U. S. Ambassador Power says the U.S. is ‘deeply concerned by the reports of Israel’s expanded settlement activity over the last few days.’
By Gil Ronen
The United States’ UN Ambassador, Samantha Power, said Wednesday that Washington is “deeply concerned” by Israel’s decision to turn 4,000 dunams of land in the Etzion Bloc region into state land.
The US “position on settlement activity is very well known,” she told reporters. “We have long made clear our opposition to settlement activity. We’re deeply concerned by the reports of expanded settlement activity over the last few days, and we call on the Government of Israel to reverse its decision. I think that these actions are contrary to Israel’s stated goal of achieving permanent status agreement with the Palestinians.”
Asked by Al Jazeera if the US could support the Palestinian Authority’s initiative to set a timetable for “an end to the occupation of the Palestinian territories,” Power said: “We believe that negotiations are the way in which a two-state solution can be achieved, must be achieved. We don’t think there are shortcuts or unilateral measures that can be taken at the United Nations or anyplace else that will bring about the outcome that the Palestinian people most seek.”
She was also asked what steps the US intends to take to push forward a ceasefire deal between Israel and Hamas, and whether the US wants a UN Security Council resolution on the matter. Power stated: “First, there is now a ceasefire in place that has held in recent days, and our first point of reference here would be to make sure that nothing we do be unhelpful as it relates to current talks between the Israelis and the Palestinians, which are meant to resume, as you know, in Cairo. So that’s a do-no-harm proposition that I think we should always keep in mind here in New York.

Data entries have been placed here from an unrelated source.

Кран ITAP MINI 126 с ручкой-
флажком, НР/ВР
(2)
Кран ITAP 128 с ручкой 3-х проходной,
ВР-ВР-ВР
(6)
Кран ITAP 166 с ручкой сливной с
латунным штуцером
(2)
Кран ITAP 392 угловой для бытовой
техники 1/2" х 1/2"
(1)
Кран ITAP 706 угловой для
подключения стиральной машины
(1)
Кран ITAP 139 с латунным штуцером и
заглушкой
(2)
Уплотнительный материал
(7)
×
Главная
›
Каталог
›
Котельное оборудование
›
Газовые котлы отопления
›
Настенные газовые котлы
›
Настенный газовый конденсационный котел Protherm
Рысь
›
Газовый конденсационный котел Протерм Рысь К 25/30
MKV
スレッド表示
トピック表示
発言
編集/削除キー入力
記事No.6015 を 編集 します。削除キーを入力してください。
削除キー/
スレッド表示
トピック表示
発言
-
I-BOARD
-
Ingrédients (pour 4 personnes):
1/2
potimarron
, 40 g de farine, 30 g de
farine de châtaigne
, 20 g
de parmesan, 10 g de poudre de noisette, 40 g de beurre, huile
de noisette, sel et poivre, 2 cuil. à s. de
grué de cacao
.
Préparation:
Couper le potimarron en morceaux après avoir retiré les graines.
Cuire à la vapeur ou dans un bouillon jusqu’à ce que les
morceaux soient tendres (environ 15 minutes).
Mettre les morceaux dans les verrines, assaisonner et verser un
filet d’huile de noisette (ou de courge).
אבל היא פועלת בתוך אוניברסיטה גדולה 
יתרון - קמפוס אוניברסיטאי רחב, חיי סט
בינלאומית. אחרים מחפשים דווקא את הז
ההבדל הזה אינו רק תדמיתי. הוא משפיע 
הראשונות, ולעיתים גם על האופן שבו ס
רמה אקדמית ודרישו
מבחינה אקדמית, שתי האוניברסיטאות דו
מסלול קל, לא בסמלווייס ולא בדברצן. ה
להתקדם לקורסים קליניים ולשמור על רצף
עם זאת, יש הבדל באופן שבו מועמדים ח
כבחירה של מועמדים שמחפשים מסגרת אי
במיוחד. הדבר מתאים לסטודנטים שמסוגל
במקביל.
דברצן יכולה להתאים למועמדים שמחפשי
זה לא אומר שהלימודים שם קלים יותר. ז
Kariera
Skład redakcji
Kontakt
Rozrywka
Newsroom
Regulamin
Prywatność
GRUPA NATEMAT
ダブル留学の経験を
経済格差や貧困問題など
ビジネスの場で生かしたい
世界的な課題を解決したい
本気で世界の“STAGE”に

“The second point I’d make though is that, yes, we have been engaging – we, the United States; I’m speaking in my national capacity – we’ve been engaged for some time within the Council on a number of ideas about how the Council might potentially contribute to the effort to secure a sustainable ceasefire. Those discussions are continuing, and the United States is of the view that a Council product could conceivably play a positive role in supporting a durable solution. And as you indicated, those discussions are underway. But again, our emphasis is going to be on what the Council can do that will be additive and seen as additive by the parties on the ground, given that there is a calm of sorts that we very much seek to preserve.”
To secure a permanent peace, she reminded reporters, “Israel has to be a part of that negotiation, just as a practical matter. So to think that you can come to New York and secure what needs to be worked out on the ground is not realistic, and in fact, is likely to have very counterproductive effects on whether on the sustainable ceasefire that we seek for what has just – the crisis that has just been – whereby a ceasefire has just been negotiated, you don’t want to do anything that interferes with that or risks that. And ultimately, in order, again, to secure the desired outcome, the parties are going to have to come together and it is going to have to be negotiated with the Government of Israel.”